## WHAT YOU HAVE TO DO
Reproduce the listing below, substituting "camera intrinsics" for "lens parameters" and keeping everything else the same.

## STORED DATA
*** Block opens ***

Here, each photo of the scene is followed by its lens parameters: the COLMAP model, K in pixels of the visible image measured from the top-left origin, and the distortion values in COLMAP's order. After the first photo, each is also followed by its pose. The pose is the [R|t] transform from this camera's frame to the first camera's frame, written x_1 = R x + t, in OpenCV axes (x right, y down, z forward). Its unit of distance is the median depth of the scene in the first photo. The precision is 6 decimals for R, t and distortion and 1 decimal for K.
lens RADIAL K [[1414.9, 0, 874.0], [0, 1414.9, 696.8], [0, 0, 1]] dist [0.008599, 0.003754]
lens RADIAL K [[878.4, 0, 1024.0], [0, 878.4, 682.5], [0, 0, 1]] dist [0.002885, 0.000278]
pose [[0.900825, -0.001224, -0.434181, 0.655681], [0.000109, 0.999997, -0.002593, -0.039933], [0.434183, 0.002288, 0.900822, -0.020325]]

*** Block closes ***

## RESPONSE TO THIS TASK
Here, each photo of the scene is followed by its camera intrinsics: the COLMAP model, K in pixels of the visible image measured from the top-left origin, and the distortion values in COLMAP's order. After the first photo, each is also followed by its pose. The pose is the [R|t] transform from this camera's frame to the first camera's frame, written x_1 = R x + t, in OpenCV axes (x right, y down, z forward). Its unit of distance is the median depth of the scene in the first photo. The precision is 6 decimals for R, t and distortion and 1 decimal for K.
lens RADIAL K [[1414.9, 0, 874.0], [0, 1414.9, 696.8], [0, 0, 1]] dist [0.008599, 0.003754]
lens RADIAL K [[878.4, 0, 1024.0], [0, 878.4, 682.5], [0, 0, 1]] dist [0.002885, 0.000278]
pose [[0.900825, -0.001224, -0.434181, 0.655681], [0.000109, 0.999997, -0.002593, -0.039933], [0.434183, 0.002288, 0.900822, -0.020325]]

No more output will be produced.